Tuesday's News & Ideas - 6/28/2022
- Colleges react to Roe decision
- International Religious Freedom Summit meets
- Catholic Church offers LGBTQ welcome
- Canadian church investigation widens
- Australia Christianity plummets
- Why progress happens
How religious colleges view the Dobbs decision
Inside Higher Ed: Some religious colleges are celebrating the demise of federal abortion rights while others are taking a more nuanced stance. A rare few are condemning the Supreme Court’s decision outright.
Slate: Colleges in red states are preparing for a post-Roe crisis*
Los Angeles Times: With Roe dead, anti-abortion religious groups insist they want to help mothers*
We’re seeing bipartisanship in action on global religious freedom
The Hill: This week, political and religious leaders from around the world will attend the International Religious Freedom Summit.
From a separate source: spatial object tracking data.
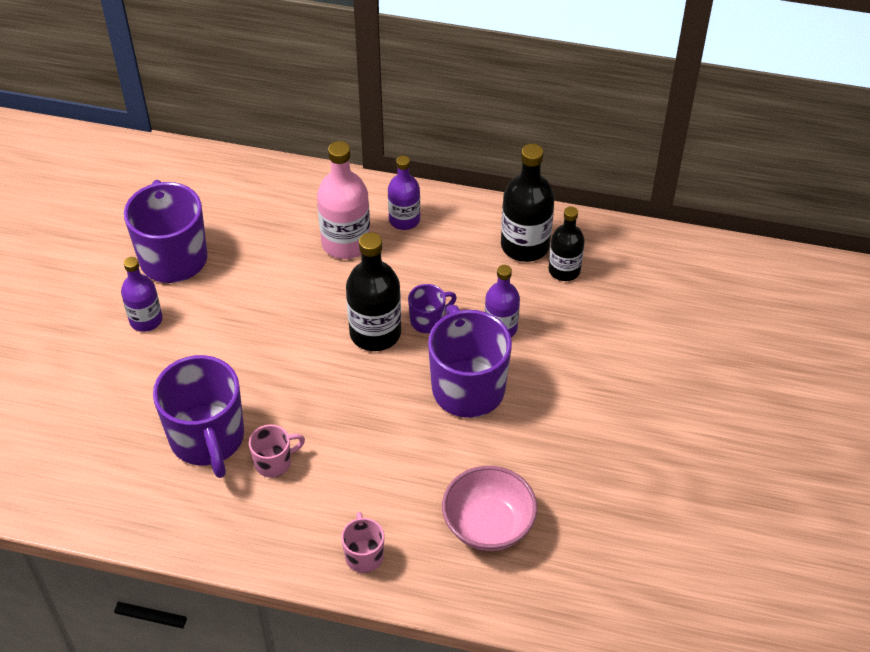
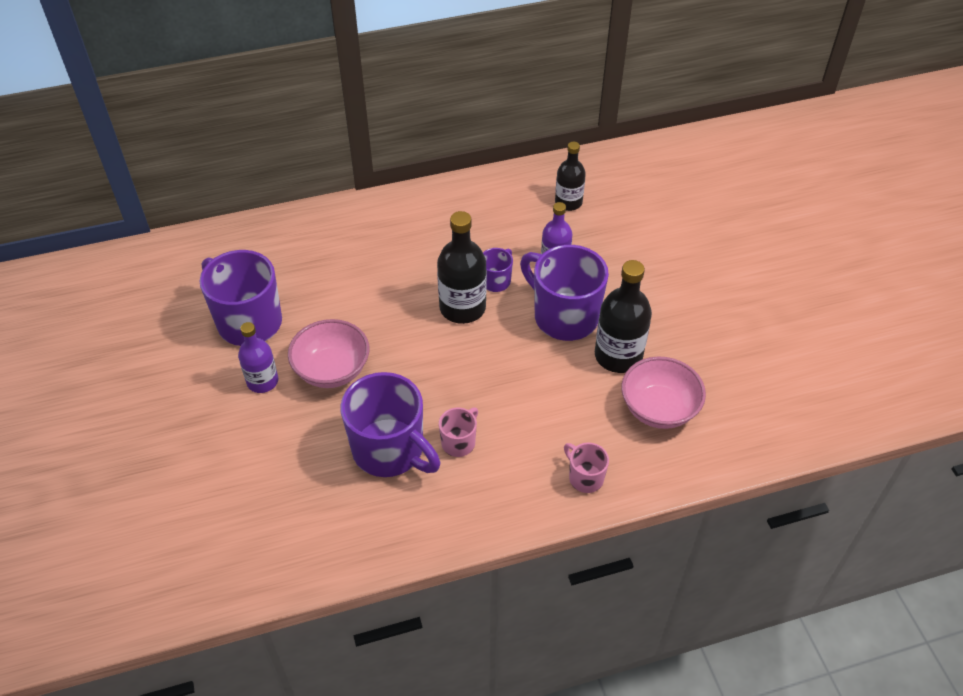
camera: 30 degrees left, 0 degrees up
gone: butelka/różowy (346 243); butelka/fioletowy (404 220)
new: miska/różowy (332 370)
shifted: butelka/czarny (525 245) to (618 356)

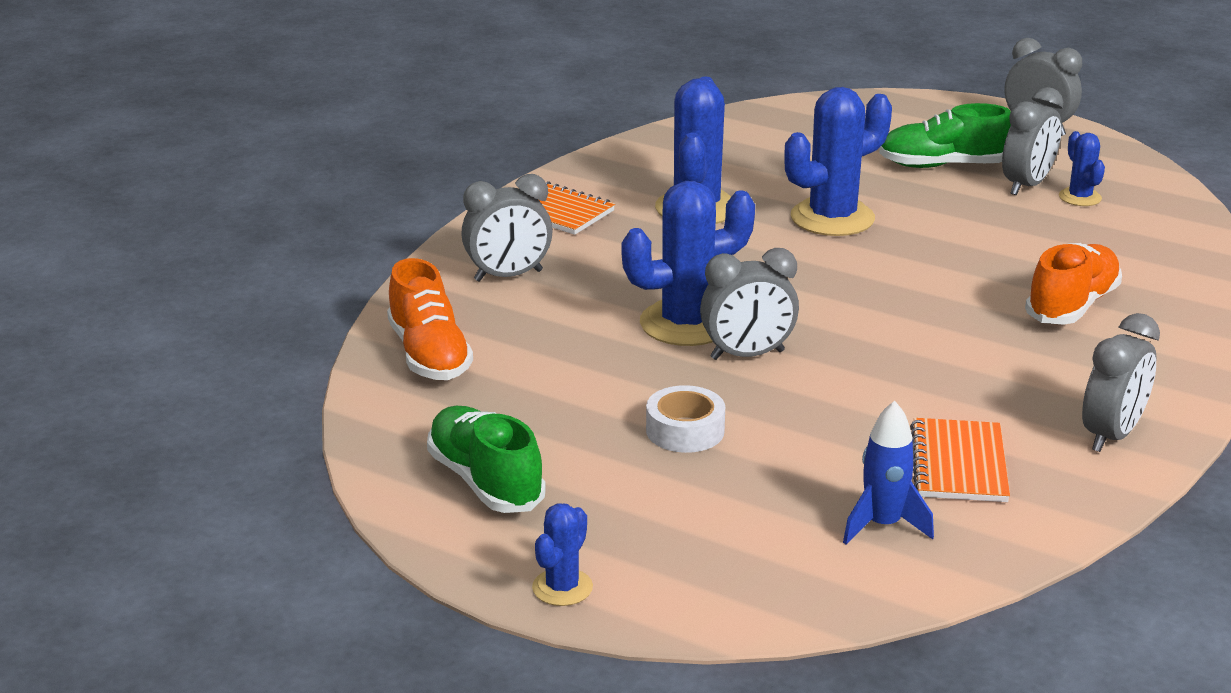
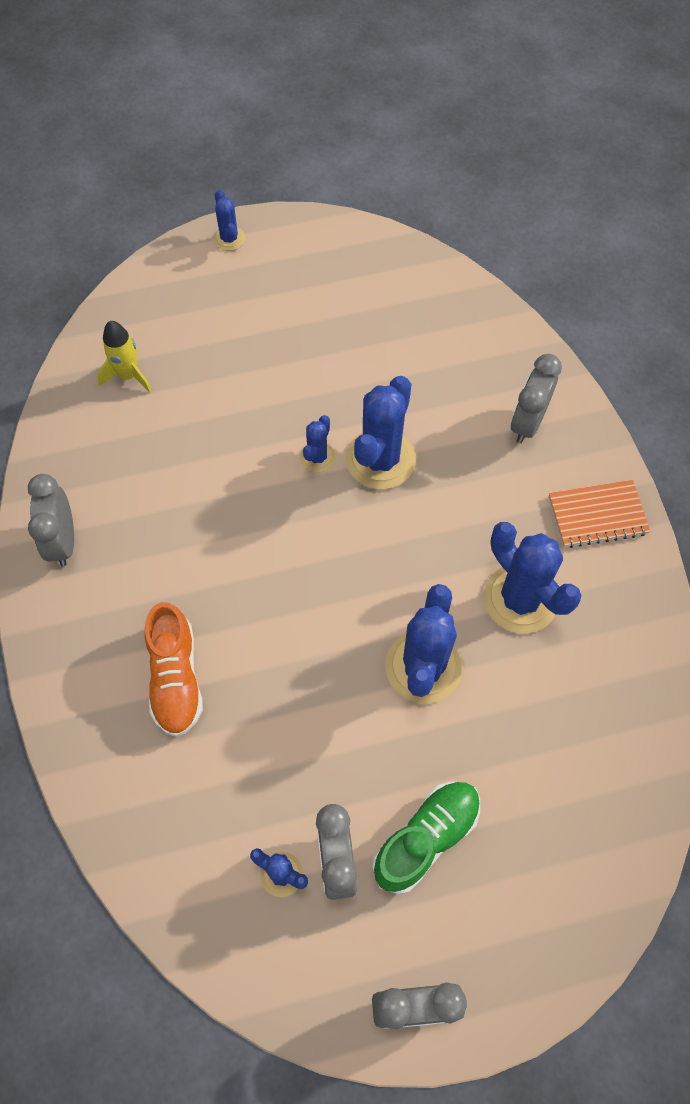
camera: 135 degrees right, 35 degrees up
gone: but/pomarańczowy (429 355); but/zielony (485 481); taśma klejąca/biały (685 430); zeszyt/pomarańczowy (959 464)
swapped: budzik/szary (747 355) to kaktus/niebieski (317 457)
repainted: rakieta/niebieski (883 525) to rakieta/żółty (129 376)

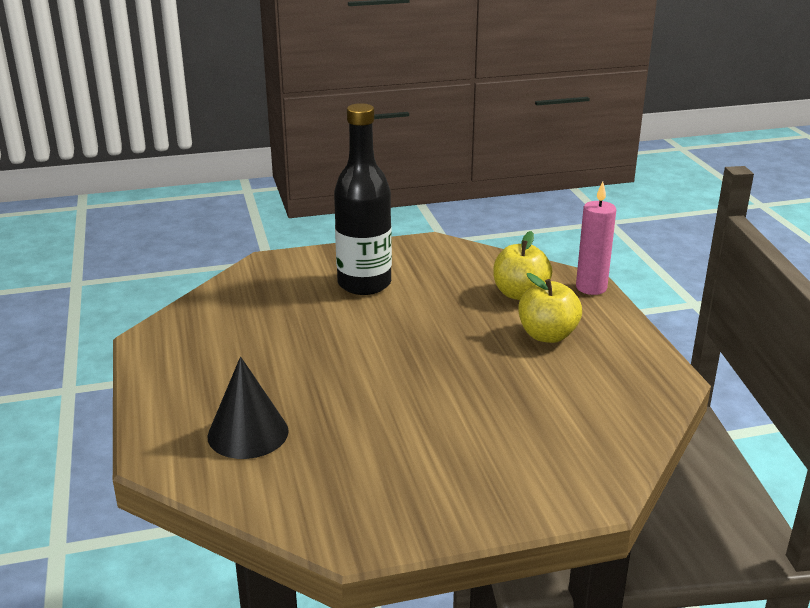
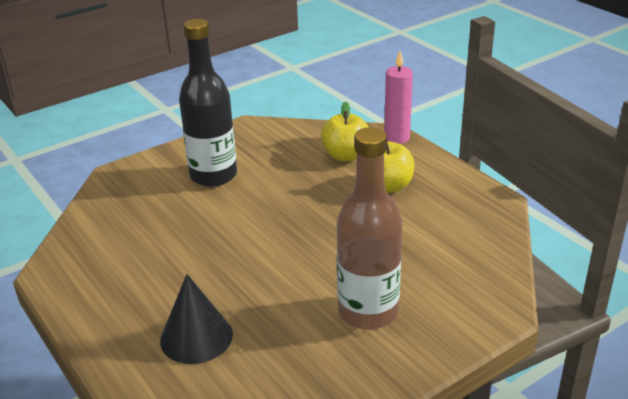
camera: 20 degrees left, 5 degrees up
new: butelka/brązowy (368 312)

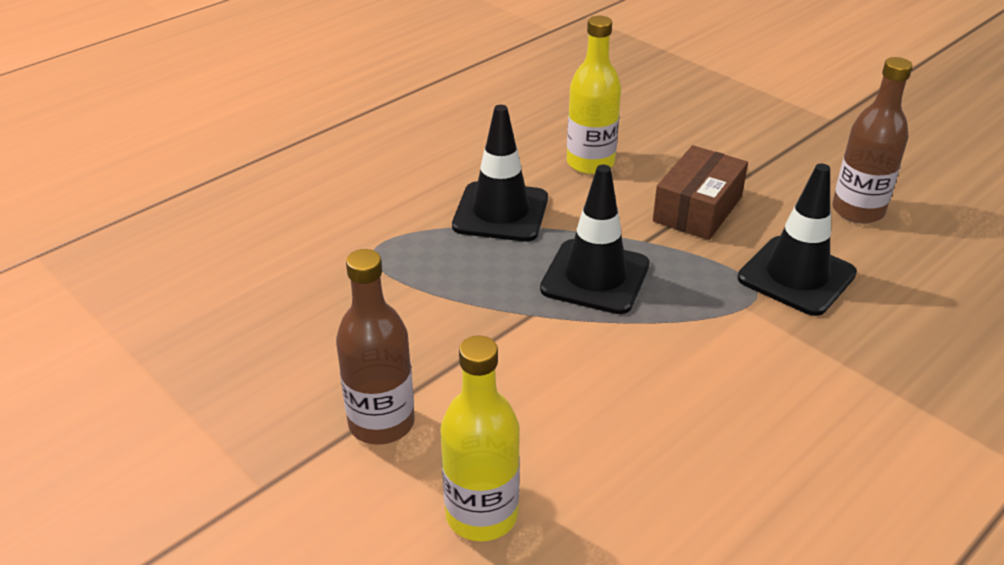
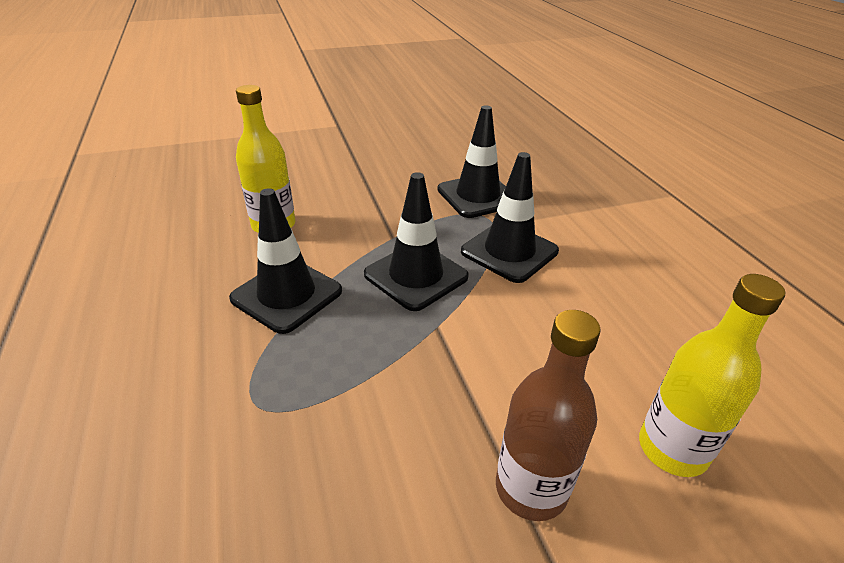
camera: 65 degrees left, 0 degrees up
gone: pudełko/brązowy (697 209); butelka/brązowy (857 211)
new: pachołek/czarny (509 251)

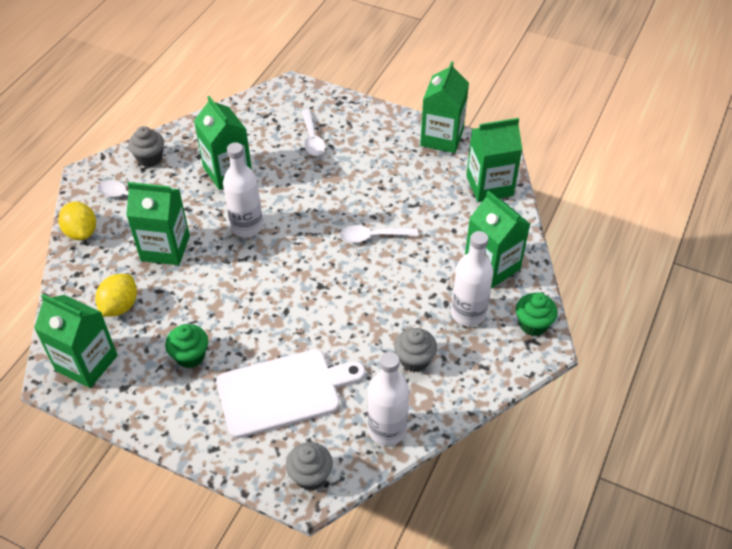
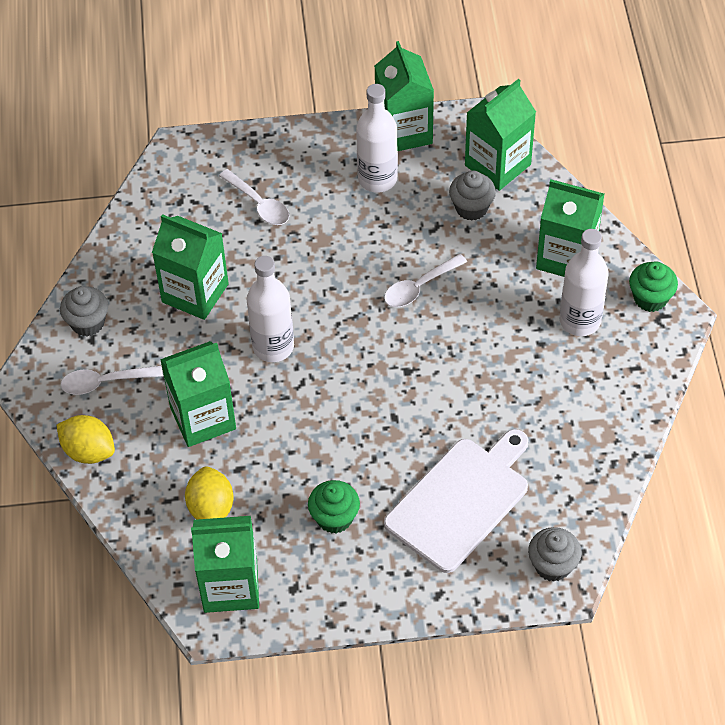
camera: 30 degrees left, 5 degrees up
shifted: butelka/biały (387 430) to (377 179); muffinka/szary (414 360) to (471 208)

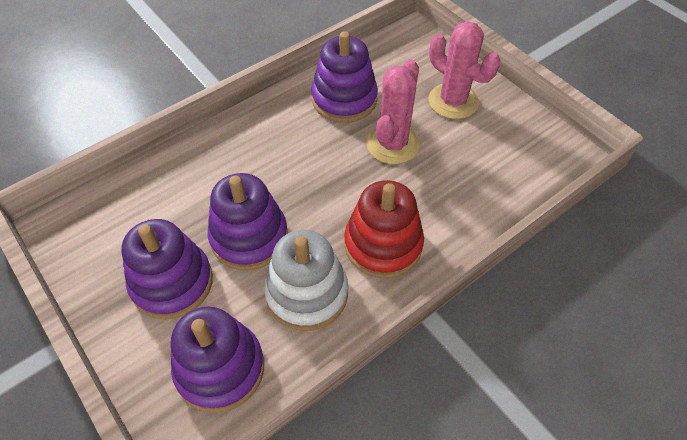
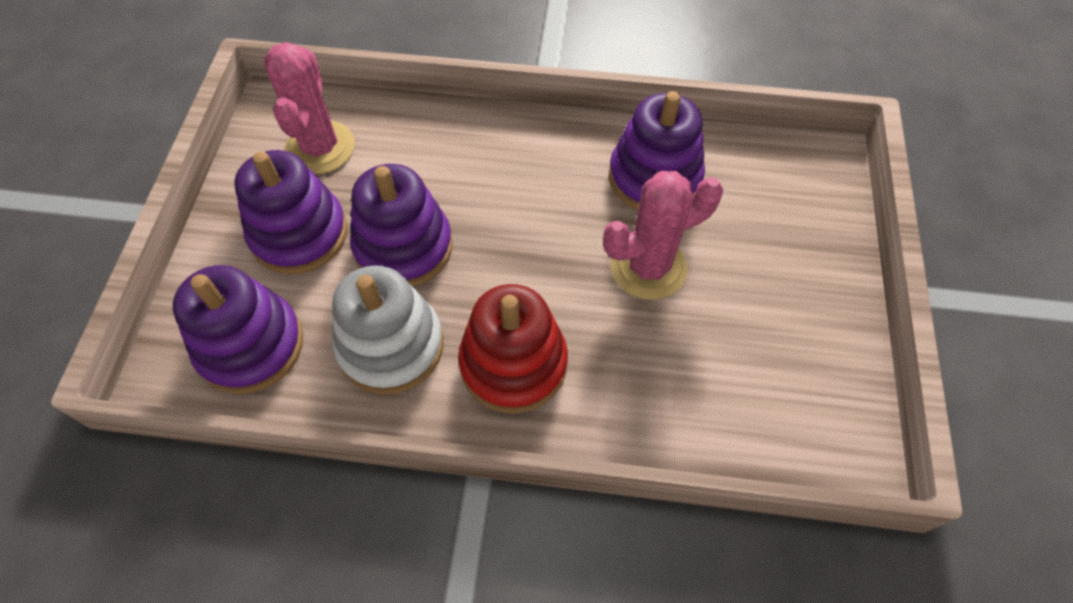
camera: 45 degrees right, 5 degrees up
shifted: kaktus/różowy (453 101) to (320 148)

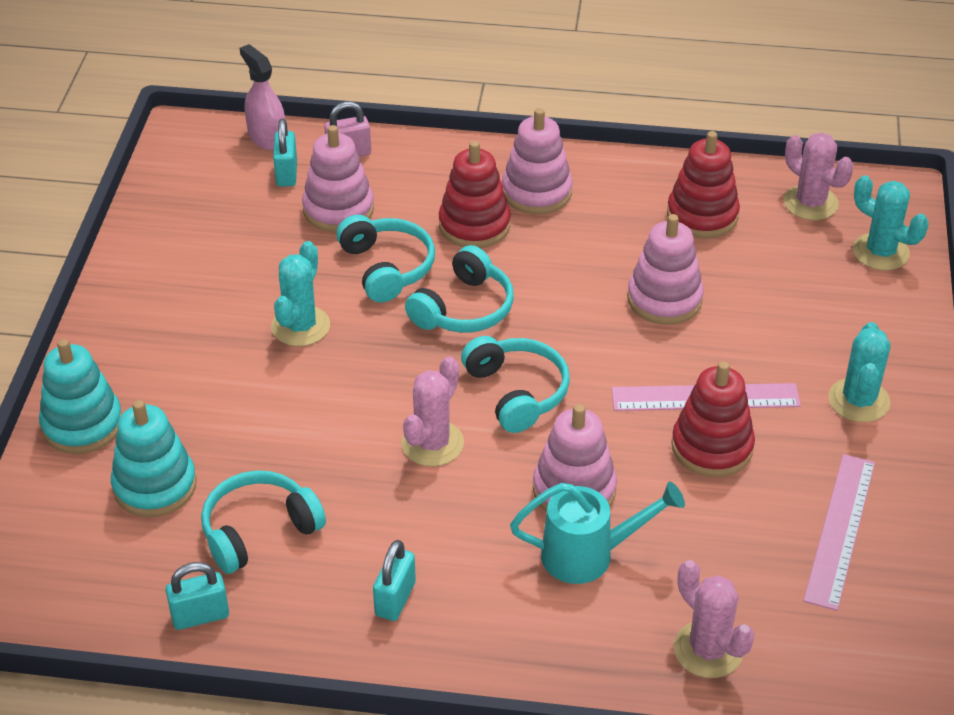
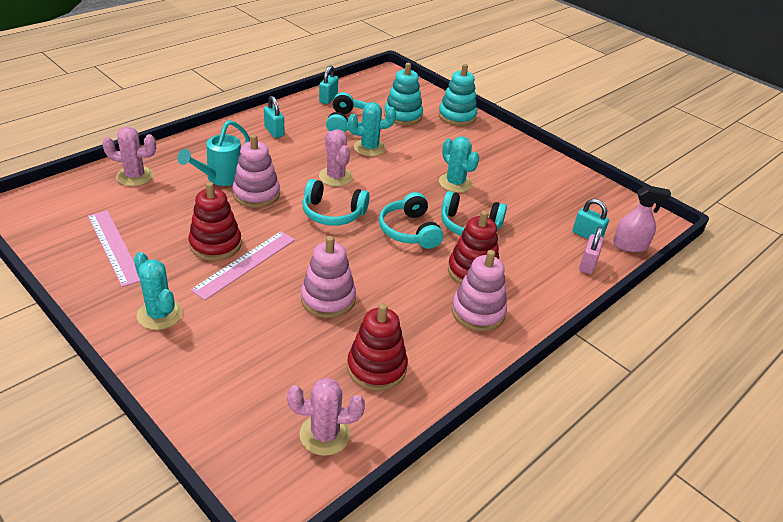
camera: 125 degrees right, 5 degrees down
gone: zabawka nakładanka/różowy (338 209)
shifted: kaktus/turkusowy (880 252) to (369 148)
It is the largest civil society-led conference in the world focused on advancing international religious freedom and highlights the bipartisanship that has characterized the growth of the international religious freedom movement over the last 25 years.
This Pride Month, Catholic Church shows clear, if subtle, shifts toward LGBTQ welcome
Religion News Service: From welcoming trans women at the Vatican to promoting LGBTQ outreach around the world, some advocates say Pope Francis has created a space for inclusion without fear.
At Canadian megachurch, one abuse investigation spurs another and another
Christianity Today: As former pastor Bruxy Cavey appears in an Ontario court, the reckoning continues at The Meeting House.
Abandoning God: Christianity plummets as ‘non-religious’ surges in census*
Sydney Morning Herald: Australia has become strikingly more godless over the past decade, with the latest census data showing the proportion of self-identified Christians dropping below 50 percent for the first time and a soaring number of people describing themselves as “non-religious.”
The Spark
Do we need a better understanding of ‘progress’?
A growing and influential intellectual movement aims to understand why human progress happens – and how to speed it up, says the BBC.